Se dare una risposta al Che fare? democristiano all'indomani del trionfo del 18 aprile 1948 aveva imbarazzato lo stesso Alcide De Gasperi, la Anselmi, maggiorenne da un mese, non esitò: "rimbocchiamoci le maniche". 
Leggende. Fiorite però su quella duplicità, essa sì leggendaria, su quella complementarità di maschile e femminile, di princìpi e di abitudine, di visione e di pragmatismo, che furono I'arcanum imperii della politica Dc.




Perfetta così, icona innocente, Tina Anselmi sarebbe passata agli annali come la prima donna italiana chiamata a fare il ministro, secondo l'ansia di catalogazione che affligge il rivendicazionismo femminile e che fa scambiare primati come questo, espressione di fatti statistici, per conquiste sul campo. Invece è passata alla storia della prima Repubblica da improbabile guerriera, la Giovanna d'Arco che avrebbe dovuto trafiggere i mostri degli anni Ottanta. 

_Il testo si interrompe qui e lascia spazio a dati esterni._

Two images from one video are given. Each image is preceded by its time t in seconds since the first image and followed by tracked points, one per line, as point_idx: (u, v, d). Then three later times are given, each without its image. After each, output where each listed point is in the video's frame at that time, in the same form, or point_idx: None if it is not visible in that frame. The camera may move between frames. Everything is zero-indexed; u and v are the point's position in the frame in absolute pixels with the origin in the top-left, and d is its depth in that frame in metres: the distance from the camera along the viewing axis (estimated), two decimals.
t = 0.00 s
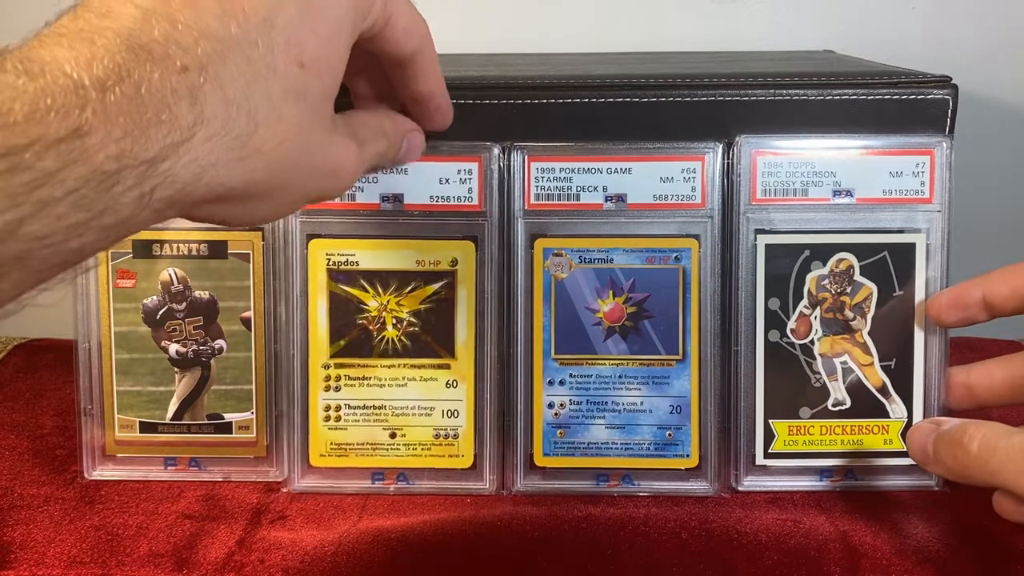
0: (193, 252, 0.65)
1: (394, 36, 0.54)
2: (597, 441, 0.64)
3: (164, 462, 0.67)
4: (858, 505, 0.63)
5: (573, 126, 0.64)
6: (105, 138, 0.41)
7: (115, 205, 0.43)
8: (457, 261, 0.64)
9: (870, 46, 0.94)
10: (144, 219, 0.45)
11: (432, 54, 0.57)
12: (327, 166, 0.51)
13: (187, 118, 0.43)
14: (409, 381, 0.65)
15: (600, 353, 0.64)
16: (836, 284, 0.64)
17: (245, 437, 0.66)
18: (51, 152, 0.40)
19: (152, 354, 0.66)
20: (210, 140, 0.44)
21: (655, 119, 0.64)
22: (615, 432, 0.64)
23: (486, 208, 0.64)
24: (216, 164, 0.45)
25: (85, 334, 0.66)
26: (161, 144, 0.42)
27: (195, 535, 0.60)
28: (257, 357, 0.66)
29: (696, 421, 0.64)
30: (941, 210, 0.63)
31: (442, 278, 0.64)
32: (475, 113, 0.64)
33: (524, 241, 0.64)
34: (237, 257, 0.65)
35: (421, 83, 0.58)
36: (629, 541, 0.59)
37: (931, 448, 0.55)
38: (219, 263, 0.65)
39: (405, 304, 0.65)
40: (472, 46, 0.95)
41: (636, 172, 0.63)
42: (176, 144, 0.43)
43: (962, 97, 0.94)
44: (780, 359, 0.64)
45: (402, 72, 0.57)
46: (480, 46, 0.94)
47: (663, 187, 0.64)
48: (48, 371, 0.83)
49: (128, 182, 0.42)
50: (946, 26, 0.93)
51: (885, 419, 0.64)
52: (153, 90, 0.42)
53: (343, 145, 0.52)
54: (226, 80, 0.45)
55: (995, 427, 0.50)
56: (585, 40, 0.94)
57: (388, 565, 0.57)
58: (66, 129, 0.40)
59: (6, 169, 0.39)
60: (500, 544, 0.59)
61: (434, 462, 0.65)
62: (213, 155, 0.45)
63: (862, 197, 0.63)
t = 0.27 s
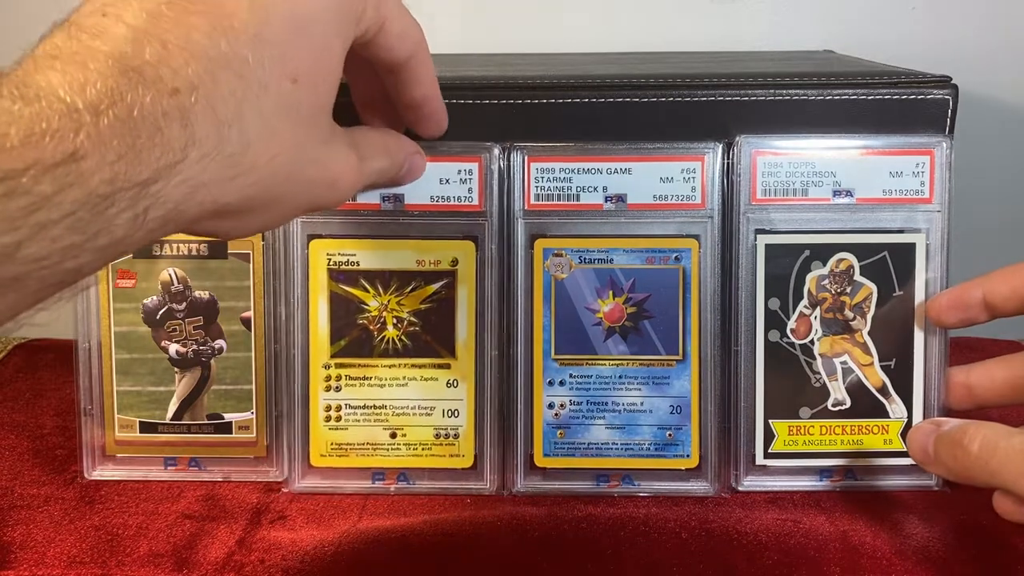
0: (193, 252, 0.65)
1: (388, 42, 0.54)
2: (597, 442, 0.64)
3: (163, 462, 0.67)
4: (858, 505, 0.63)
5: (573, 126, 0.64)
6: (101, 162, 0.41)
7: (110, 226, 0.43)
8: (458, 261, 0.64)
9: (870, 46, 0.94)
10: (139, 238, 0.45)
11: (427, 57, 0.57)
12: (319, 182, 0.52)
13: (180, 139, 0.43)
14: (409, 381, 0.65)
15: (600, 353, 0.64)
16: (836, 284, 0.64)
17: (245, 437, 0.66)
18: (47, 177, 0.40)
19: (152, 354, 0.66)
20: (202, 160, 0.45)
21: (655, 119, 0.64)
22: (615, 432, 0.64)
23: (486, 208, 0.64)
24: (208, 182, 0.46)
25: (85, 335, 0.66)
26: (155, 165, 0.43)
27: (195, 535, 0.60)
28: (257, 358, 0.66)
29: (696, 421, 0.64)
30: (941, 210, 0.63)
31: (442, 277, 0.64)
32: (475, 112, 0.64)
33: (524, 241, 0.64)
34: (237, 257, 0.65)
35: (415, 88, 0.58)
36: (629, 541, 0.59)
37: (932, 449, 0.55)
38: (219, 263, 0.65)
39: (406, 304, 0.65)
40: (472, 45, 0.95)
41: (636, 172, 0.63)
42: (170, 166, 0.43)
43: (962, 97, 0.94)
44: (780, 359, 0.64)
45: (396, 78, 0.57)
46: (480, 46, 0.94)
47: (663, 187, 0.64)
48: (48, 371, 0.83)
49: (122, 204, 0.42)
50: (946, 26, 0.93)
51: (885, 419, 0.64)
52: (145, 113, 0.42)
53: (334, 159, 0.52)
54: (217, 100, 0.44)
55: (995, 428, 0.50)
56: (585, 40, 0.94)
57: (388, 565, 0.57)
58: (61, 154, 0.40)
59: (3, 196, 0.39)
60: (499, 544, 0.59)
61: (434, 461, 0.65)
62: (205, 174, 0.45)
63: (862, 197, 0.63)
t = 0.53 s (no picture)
0: (193, 252, 0.65)
1: (363, 21, 0.50)
2: (597, 442, 0.64)
3: (163, 462, 0.67)
4: (858, 505, 0.63)
5: (573, 127, 0.64)
6: (58, 183, 0.40)
7: (72, 243, 0.41)
8: (454, 261, 0.64)
9: (870, 46, 0.94)
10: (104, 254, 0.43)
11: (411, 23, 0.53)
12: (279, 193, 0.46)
13: (133, 154, 0.41)
14: (408, 382, 0.65)
15: (600, 353, 0.64)
16: (836, 284, 0.64)
17: (245, 437, 0.66)
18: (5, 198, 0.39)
19: (152, 354, 0.66)
20: (160, 173, 0.42)
21: (655, 119, 0.64)
22: (615, 432, 0.64)
23: (482, 207, 0.64)
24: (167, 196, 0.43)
25: (85, 334, 0.66)
26: (110, 183, 0.41)
27: (196, 535, 0.60)
28: (257, 358, 0.66)
29: (696, 421, 0.64)
30: (941, 210, 0.63)
31: (441, 277, 0.64)
32: (475, 113, 0.64)
33: (524, 241, 0.64)
34: (237, 257, 0.65)
35: (399, 60, 0.54)
36: (630, 541, 0.59)
37: (932, 450, 0.54)
38: (219, 263, 0.65)
39: (404, 305, 0.64)
40: (473, 45, 0.95)
41: (636, 172, 0.63)
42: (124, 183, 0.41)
43: (963, 97, 0.94)
44: (780, 359, 0.64)
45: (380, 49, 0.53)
46: (480, 46, 0.94)
47: (663, 187, 0.63)
48: (48, 371, 0.83)
49: (83, 222, 0.41)
50: (946, 26, 0.93)
51: (884, 420, 0.64)
52: (99, 130, 0.40)
53: (292, 161, 0.46)
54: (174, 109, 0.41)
55: (995, 428, 0.50)
56: (585, 39, 0.94)
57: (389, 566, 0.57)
58: (14, 174, 0.39)
59: None
60: (499, 545, 0.59)
61: (434, 461, 0.65)
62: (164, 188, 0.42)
63: (862, 197, 0.63)
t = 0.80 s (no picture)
0: (193, 252, 0.65)
1: None
2: (597, 442, 0.64)
3: (163, 462, 0.66)
4: (858, 505, 0.63)
5: (573, 127, 0.65)
6: None
7: None
8: (454, 261, 0.64)
9: (870, 46, 0.94)
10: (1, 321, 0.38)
11: None
12: (15, 219, 0.36)
13: None
14: (408, 382, 0.65)
15: (600, 353, 0.64)
16: (836, 284, 0.64)
17: (245, 438, 0.66)
18: None
19: (152, 354, 0.66)
20: None
21: (654, 119, 0.64)
22: (615, 432, 0.64)
23: (481, 207, 0.64)
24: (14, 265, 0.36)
25: (85, 334, 0.66)
26: None
27: (196, 535, 0.60)
28: (256, 357, 0.66)
29: (696, 421, 0.64)
30: (941, 210, 0.63)
31: (441, 277, 0.64)
32: (472, 113, 0.64)
33: (524, 241, 0.64)
34: (236, 257, 0.65)
35: None
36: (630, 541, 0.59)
37: (936, 439, 0.52)
38: (219, 263, 0.65)
39: (404, 305, 0.64)
40: (473, 46, 0.95)
41: (636, 172, 0.63)
42: None
43: (963, 97, 0.94)
44: (780, 359, 0.64)
45: None
46: (480, 46, 0.95)
47: (663, 187, 0.63)
48: (48, 371, 0.83)
49: None
50: (945, 27, 0.93)
51: (885, 420, 0.64)
52: None
53: (37, 177, 0.37)
54: None
55: (1004, 418, 0.49)
56: (585, 40, 0.94)
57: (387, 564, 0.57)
58: None
59: None
60: (497, 544, 0.59)
61: (433, 461, 0.65)
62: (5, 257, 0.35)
63: (862, 197, 0.63)
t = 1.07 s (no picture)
0: (192, 252, 0.65)
1: None
2: (597, 442, 0.64)
3: (163, 463, 0.67)
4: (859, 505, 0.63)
5: (574, 126, 0.65)
6: None
7: None
8: (454, 261, 0.64)
9: (870, 46, 0.94)
10: None
11: None
12: None
13: None
14: (408, 382, 0.65)
15: (600, 353, 0.64)
16: (836, 284, 0.64)
17: (245, 437, 0.66)
18: None
19: (152, 354, 0.66)
20: None
21: (653, 119, 0.65)
22: (615, 432, 0.64)
23: (481, 207, 0.64)
24: None
25: (85, 334, 0.66)
26: None
27: (197, 536, 0.60)
28: (256, 357, 0.66)
29: (696, 421, 0.64)
30: (941, 210, 0.63)
31: (441, 277, 0.64)
32: (476, 113, 0.65)
33: (524, 241, 0.64)
34: (237, 258, 0.65)
35: None
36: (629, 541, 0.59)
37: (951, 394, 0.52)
38: (219, 263, 0.65)
39: (404, 304, 0.64)
40: (473, 46, 0.95)
41: (636, 172, 0.63)
42: None
43: (963, 97, 0.95)
44: (780, 359, 0.64)
45: None
46: (481, 47, 0.95)
47: (663, 187, 0.63)
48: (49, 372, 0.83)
49: None
50: (944, 28, 0.93)
51: (885, 420, 0.64)
52: None
53: None
54: None
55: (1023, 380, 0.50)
56: (586, 41, 0.94)
57: (387, 563, 0.56)
58: None
59: None
60: (497, 544, 0.58)
61: (433, 461, 0.65)
62: None
63: (862, 197, 0.63)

La presidenza della commissione d'inchiesta parlamentare sulla P2, assegnatale nel 1982, cambiò il suo destino, quanto il moralismo giacobino, la vergogna del potere, l'istinto punitivo e tuttavia accomodante tra le parti, che furono la contraddittoria filosofia inquirente, dopo di allora, di tutte le commissioni parlamentari, cambiarono il corso del guerreggiato consociativismo italiano. 
Si può discutere se la Dc avesse messo in campo una donna in quel tentativo di colpire la massoneria, quale simbolico, provocatorio, omaggio al familismo cattolico in lotta con il lobbismo laicista o se la Dc, avventurandosi sul terreno minato delle indagini tra le pieghe del potere, avesse scelto il profilo da matriarca di Tina Anselmi come segno del proprio temperato machiavellismo, e come offerta di scambio nei confronti dell'opposizione comunista: suggello femminile di pari opportunità nel gioco, e nei segreti, del potere. 
Fu un po' dell'una cosa e dell'altra, lungo la frontiera "cattocomunista" secondo il neologismo con cui si indicava allora quel coacervo stabile di interessi, di umori e di malumori, che a volte diventava darwinismo sociale a volte cannibalismo politico. 
Ma era rimasto imprevedibile, e straordinario, che la furbizia contadina della presidente divenisse il controverso modello della futura demonologia politica nazionale, distruttiva e futile. 
I 120 volumi degli atti della commissione che stroncò Licio Gelli e i suoi amici, gli interminabili fogli della Anselmi's list, infatti, cacciavano streghe e acchiappavano fantasmi.